However, this discrepancy has been fueled by more than just our concerns about how an employer or family member might perceive us online. There's a much more fundamental reason for us creating this false identity: when we broadcast on social media, we don't know who's listening.

Because of this, we're not able to tailor our message for specific contexts like we do in person. For instance, a dinner table conversation with our parents will invariably be different than one with our college roommates. So instead, we construct vanilla profiles, focused on announcements that generally make us look good. And thus, Facebook is now less of a place to socialize and more of a repository of how we would all like to be perceived: our own individually-authored Wikipedia profiles if you will.

Most people forget but Facebook was a much different place in the early days. Connecting people in context was the main value to its users. Your posts were visible by only those in your college network--people of your age, who spoke your language and understood your struggles.

This spawned an intimacy that made many of us fall in love with the network. You could have unfiltered and serendipitous conversations with your friends and acquaintances--whether about politics, music, or just shooting the breeze. It felt like real-life. You could almost say it was like an Internet house party, a term I'm borrowing from technologist Josh Miller.

As the network absorbed new demographics outside of college campuses, the original privacy model that it operated under faded.
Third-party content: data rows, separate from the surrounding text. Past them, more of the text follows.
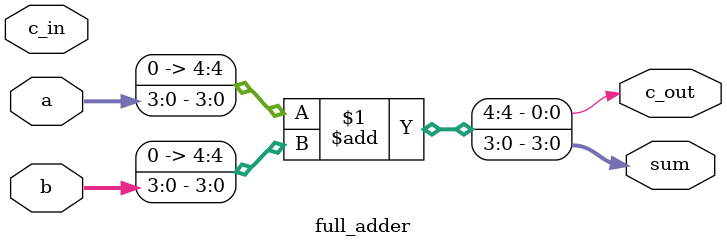
<source format=v>
module full_adder (
   sum, 
   c_out, 
   a, 
   b, 
   c_in
);

output [3:0] sum;   
output c_out;
input [3:0] a;
input [3:0] b;     
input c_in;

assign {c_out,sum} = {1'b0,a} + {1'b0,b}; 

endmodule
</source>
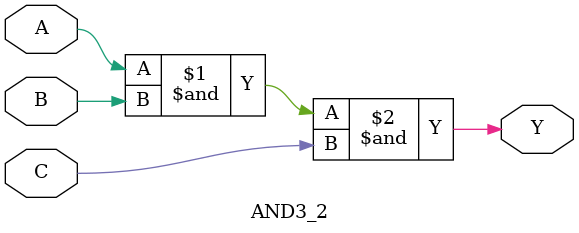
<source format=v>
module AND3_2 (
	input A, B, C,
	output Y
);
	assign Y = A & B & C;
endmodule
</source>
As a quick bandaid, Facebook adopted arcane privacy-filters that were so detached from our existing patterns of communication that few knew how to use them. Thus, without knowing who might be listening to us, most of us just ended up keeping quiet.
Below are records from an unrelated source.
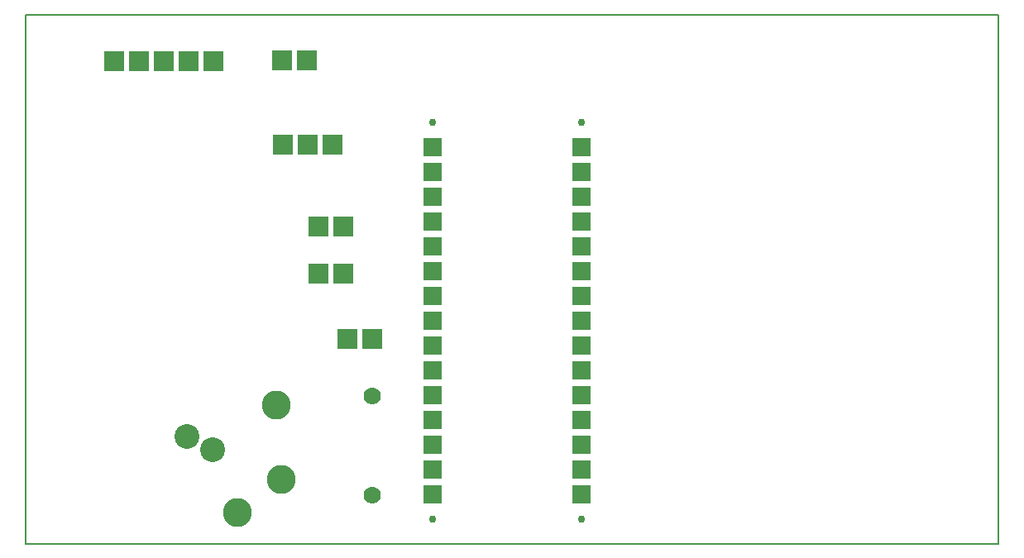
<source format=gbr>
G04 PROTEUS GERBER X2 FILE*
%TF.GenerationSoftware,Labcenter,Proteus,8.9-SP0-Build27865*%
%TF.CreationDate,2021-05-25T10:58:27+00:00*%
%TF.FileFunction,Copper,L1,Top*%
%TF.FilePolarity,Positive*%
%TF.Part,Single*%
%TF.SameCoordinates,{7e8d9f27-8a4e-4830-a77b-d38f9a277b4e}*%
%FSLAX45Y45*%
%MOMM*%
G01*
%TA.AperFunction,ComponentPad*%
%ADD10R,1.905000X1.905000*%
%ADD11C,0.762000*%
%TA.AperFunction,ComponentPad*%
%ADD12C,2.960000*%
%ADD13C,2.540000*%
%TA.AperFunction,ComponentPad*%
%ADD14R,2.032000X2.032000*%
%ADD15C,1.778000*%
%TA.AperFunction,Profile*%
%ADD16C,0.203200*%
%TD.AperFunction*%
D10*
X+4200000Y-1750000D03*
X+4200000Y-2004000D03*
X+4200000Y-2258000D03*
X+4200000Y-2512000D03*
X+4200000Y-2766000D03*
X+4200000Y-3020000D03*
X+4200000Y-3274000D03*
X+4200000Y-3528000D03*
X+4200000Y-3782000D03*
X+4200000Y-4036000D03*
X+4200000Y-4290000D03*
X+4200000Y-4544000D03*
X+4200000Y-4798000D03*
X+4200000Y-5052000D03*
X+4200000Y-5306000D03*
X+5724000Y-1750000D03*
X+5724000Y-2004000D03*
X+5724000Y-2258000D03*
X+5724000Y-2512000D03*
X+5724000Y-2766000D03*
X+5724000Y-3020000D03*
X+5724000Y-3274000D03*
X+5724000Y-3528000D03*
X+5724000Y-3782000D03*
X+5724000Y-4036000D03*
X+5724000Y-4290000D03*
X+5724000Y-4544000D03*
X+5724000Y-4798000D03*
X+5724000Y-5052000D03*
X+5724000Y-5306000D03*
D11*
X+4200000Y-1496000D03*
X+4200000Y-5560000D03*
X+5724000Y-5560000D03*
X+5724000Y-1496000D03*
D12*
X+2200000Y-5490000D03*
D13*
X+1680000Y-4710000D03*
X+1950000Y-4850000D03*
D12*
X+2600000Y-4390000D03*
X+2650000Y-5150000D03*
D14*
X+2660000Y-860000D03*
X+2914000Y-860000D03*
D15*
X+3580000Y-5310000D03*
X+3580000Y-4294000D03*
D14*
X+3580000Y-3710000D03*
X+3326000Y-3710000D03*
X+3174000Y-1720000D03*
X+2920000Y-1720000D03*
X+2666000Y-1720000D03*
X+1958000Y-870000D03*
X+1704000Y-870000D03*
X+1450000Y-870000D03*
X+1196000Y-870000D03*
X+942000Y-870000D03*
X+3280000Y-2560000D03*
X+3026000Y-2560000D03*
X+3026000Y-3040000D03*
X+3280000Y-3040000D03*
D16*
X+30000Y-5810000D02*
X+9990000Y-5810000D01*
X+9990000Y-390000D01*
X+30000Y-390000D01*
X+30000Y-5810000D01*
M02*

</source>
It's starting to become clear that it may not be possible to return to the rich network we saw in the early days, if Facebook is in the driver seat. For better or for worse, many young people have resorted to photo-centric networks like SnapChat and Instagram, where the users are largely their own peer groups. Context on these networks was not part of the product's original aim; it was largely a side-effect since new social technology is adopted by young people first anyway. So as the next wave of adoption comes from older demographics, it is possible that we'll see these networks get displaced as well.

As vapid as social networks might seem to outsiders, communication is vitally important to our lives. It helps us feel connected and it can create real value for society. Mobile phones, after all, have substantially reduced poverty across Africa.

Over the last year, my team has been focused on creating a network of private conversations called Five. It will allow us to engage online in an intimate setting like we did in Facebook's heyday.

Perhaps with Five, we might be able to take off the mask we've all been wearing for the past few years.